Em has traveled a great distance and knows there is far yet to go. She figures she will be dust and energy long before she arrives at the place toward which she hurtles. Her newly condensed oceans boil. She is unsettled.

Em forgets her loneliness when, in the great blackness, she sees lights twinkle. Tectonics crag and mountains push through her skin before receding again. If she had arms she would reach around and scratch. The sun wobbles and blinds her. All her water evaporates and the tiny forms of life, cells and protozoa, burn. Far away, there is a flash that took a million years to reach her. Eventually Em can hear something. It is a single note, or perhaps a chord, she isn’t sure. She has never heard anything before.
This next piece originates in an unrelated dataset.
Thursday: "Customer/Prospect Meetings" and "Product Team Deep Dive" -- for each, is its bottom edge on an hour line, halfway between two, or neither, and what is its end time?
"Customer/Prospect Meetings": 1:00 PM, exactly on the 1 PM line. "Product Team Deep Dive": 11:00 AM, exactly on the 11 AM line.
The note is deep and sometimes she thinks she can hear it tremolo but it resumes after too long and then she cannot tell if she still hears anything at all. A kind of hum, she thinks. There and not there. On her surface, the water has collected again. Cells have grown and there is some kind of fuzz she has never seen. Stalks and leaves. Storms and lava. Strangers crash into her and vaporize. She never learns their names or where they have come from. There is one that crashed into her and never really leaves. It hovers around her like a friend. Em calls out but it does not respond. It seems trapped, frozen but for its orbiting. Bursts of light in the black. Heat comes in waves. The pull of everything is constant; Em feels it at all times.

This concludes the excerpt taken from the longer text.